Puis la perdrix s’approcha,
contente, et marchant avec grâce ;
elle sortit de son trou , timidement et comme en état d’ivresse.
Son bec est rouge, son plumage aurore, le sang bouillonne dans ses yeux.
Tantôt elle vole avec ceinture et épée, tantôt elle tourne la tête devant l’épée.
« Je suis constamment restée dans les ruines, dit-elle, parce que j’aime beaucoup les pierreries.
L’amour des joyaux a allumé un feu dans mon coeur, et il suffit à mon bonheur.
Quand la chaleur de ce feu se manifeste, le gravier que j’ai avalé rougit comme s’il était ensanglanté ; et tu peux voir que lorsque le feu produit son effet, il donne tout de suite à la pierre la couleur du sang
Je suis restée entre la pierre et le feu dans l’inaction et la perplexité.
Ardente et passionnée, je mange du gravier, et, le coeur enflammé, je dors sur la pierre.
Ô mes amis ! ouvrez les yeux,
voyez ce que je mange et comment je dors.
Peut-on provoquer celui qui dort sur une pierre et qui mange des pierres ?
Mon coeur est blessé, dans cet état pénible, par cent chagrins, parce que mon amour pour les pierres précieuses m’attache à la montagne.

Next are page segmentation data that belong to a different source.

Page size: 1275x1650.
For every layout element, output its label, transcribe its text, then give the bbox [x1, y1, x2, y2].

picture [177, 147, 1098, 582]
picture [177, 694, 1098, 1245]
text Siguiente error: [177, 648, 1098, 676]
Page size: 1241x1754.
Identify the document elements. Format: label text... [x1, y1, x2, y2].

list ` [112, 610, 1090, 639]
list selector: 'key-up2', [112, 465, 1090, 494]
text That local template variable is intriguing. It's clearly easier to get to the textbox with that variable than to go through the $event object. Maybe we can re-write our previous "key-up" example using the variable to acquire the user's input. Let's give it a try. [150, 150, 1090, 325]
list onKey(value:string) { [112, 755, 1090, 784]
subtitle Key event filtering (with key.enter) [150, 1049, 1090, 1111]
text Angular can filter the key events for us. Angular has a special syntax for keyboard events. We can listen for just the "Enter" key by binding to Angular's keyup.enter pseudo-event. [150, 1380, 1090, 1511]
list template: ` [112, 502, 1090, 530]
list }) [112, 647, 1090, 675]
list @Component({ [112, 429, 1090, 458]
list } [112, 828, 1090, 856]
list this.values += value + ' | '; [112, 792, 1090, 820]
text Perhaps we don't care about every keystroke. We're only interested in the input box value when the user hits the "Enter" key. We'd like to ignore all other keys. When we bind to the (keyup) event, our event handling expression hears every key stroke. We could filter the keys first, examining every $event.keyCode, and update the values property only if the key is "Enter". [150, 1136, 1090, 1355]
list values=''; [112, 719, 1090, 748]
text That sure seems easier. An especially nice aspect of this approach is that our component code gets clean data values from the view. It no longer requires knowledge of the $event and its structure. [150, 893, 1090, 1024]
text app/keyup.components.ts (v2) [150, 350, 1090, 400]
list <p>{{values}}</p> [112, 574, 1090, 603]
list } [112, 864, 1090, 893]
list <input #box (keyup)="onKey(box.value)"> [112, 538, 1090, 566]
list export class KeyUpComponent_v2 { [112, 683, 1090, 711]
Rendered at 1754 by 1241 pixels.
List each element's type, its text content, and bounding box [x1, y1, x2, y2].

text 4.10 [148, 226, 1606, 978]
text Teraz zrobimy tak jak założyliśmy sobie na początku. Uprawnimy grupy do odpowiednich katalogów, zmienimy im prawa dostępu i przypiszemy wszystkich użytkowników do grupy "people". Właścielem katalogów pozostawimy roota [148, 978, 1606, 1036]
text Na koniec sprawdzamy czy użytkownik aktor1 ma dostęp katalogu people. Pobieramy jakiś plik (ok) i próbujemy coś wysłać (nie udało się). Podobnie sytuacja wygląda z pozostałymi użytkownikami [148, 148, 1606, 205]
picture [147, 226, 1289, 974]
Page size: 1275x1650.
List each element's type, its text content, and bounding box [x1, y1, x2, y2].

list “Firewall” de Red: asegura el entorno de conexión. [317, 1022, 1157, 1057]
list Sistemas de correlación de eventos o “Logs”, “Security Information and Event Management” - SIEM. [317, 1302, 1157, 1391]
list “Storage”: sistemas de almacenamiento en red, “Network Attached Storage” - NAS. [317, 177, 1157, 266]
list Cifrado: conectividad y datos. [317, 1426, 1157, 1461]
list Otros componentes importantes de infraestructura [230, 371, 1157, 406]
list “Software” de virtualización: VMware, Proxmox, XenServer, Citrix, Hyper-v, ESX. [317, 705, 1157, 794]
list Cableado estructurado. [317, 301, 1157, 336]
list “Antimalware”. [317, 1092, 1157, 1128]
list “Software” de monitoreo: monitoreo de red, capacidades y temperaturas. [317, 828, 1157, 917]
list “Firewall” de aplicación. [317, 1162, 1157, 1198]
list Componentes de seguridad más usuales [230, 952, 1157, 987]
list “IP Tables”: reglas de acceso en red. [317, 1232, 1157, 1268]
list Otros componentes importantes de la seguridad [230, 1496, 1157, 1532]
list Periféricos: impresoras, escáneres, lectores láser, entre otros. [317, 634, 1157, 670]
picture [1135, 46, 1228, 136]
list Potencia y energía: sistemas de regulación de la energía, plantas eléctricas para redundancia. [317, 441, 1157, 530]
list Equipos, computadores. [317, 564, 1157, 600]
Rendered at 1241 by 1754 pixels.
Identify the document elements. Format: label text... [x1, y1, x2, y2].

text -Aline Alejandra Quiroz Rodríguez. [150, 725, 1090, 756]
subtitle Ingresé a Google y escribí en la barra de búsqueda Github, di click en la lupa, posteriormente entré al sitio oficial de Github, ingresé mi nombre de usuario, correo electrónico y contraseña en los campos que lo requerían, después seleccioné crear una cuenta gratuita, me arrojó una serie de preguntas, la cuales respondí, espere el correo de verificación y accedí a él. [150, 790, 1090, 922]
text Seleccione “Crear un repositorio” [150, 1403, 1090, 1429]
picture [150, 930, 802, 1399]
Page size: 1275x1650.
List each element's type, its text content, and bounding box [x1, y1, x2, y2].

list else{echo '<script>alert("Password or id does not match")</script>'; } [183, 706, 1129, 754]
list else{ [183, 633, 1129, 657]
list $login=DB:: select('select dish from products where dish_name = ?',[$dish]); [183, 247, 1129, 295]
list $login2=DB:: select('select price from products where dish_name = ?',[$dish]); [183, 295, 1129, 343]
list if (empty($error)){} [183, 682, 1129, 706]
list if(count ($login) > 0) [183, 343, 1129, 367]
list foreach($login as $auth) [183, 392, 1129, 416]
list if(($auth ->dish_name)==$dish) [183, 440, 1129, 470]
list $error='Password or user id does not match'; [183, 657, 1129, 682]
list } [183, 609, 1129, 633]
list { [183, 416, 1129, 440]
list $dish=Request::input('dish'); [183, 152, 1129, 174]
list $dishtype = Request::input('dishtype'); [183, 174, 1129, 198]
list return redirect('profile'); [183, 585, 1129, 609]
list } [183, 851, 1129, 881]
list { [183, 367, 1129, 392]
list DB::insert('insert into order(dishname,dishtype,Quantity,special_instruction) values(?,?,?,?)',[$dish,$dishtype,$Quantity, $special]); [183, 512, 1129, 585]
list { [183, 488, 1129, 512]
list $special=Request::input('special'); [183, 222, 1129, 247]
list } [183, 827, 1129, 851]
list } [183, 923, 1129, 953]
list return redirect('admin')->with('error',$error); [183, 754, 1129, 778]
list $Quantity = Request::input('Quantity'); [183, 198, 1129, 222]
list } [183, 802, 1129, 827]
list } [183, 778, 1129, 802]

Que celui qui aime une chose autre que les joyaux sache que cette chose est transitoire ;
au contraire le règne des joyaux est un établissement éternel ;
ils tiennent par essence à la montagne ;
je connais et la montagne et la pierre précieuse.
Pour chercher le diamant, je ne quitte pas un instant ma ceinture ni mon épée, dont la lame moirée m’offre toujours des diamants, et là même je cherche.
Je n’ai encore trouvé aucune essence dont nature fût supérieure aux pierreries, ni une perle d’aussi belle eau qu’elles.
Or le chemin vers le Simorg est difficile et mon pied reste attaché aux pierres précieuses, comme s’il était enfoncé dans l’argile.
Comment arriverais je bravement auprès du Simorg la main sur la tête et le pied dans la boue ?
Je ne me détourne pas plus du diamant que le feu de sa proie ; ou je meurs, ou je trouve des pierres précieuses.
La noblesse de mon caractère doit se déployer, car celui qui ne l’a pas en partage est sans valeur".
La huppe lui répondit :
" Ô toi qui as toutes les couleurs comme les pierreries tu es un peu boiteuse et donnes des excuses boiteuses.
Le sang de ton coeur teint tes pattes et ton bec, et tu t’avilis à la recherche des joyaux.
Que sont les joyaux, sinon des pierres colorées ?
Et c’est cependant leur amour qui rend ton coeur d’acier sans couleur, elles ne seraient que de communs petits cailloux.
Or celui qui s’attache à la couleur (rang) n’a pas de poids (sang).
Celui qui possède l’odeur ne recherche pas la couleur, comme celui qui recherche le vrai joyau de la qualité foncière ne se contente pas d’une pierre."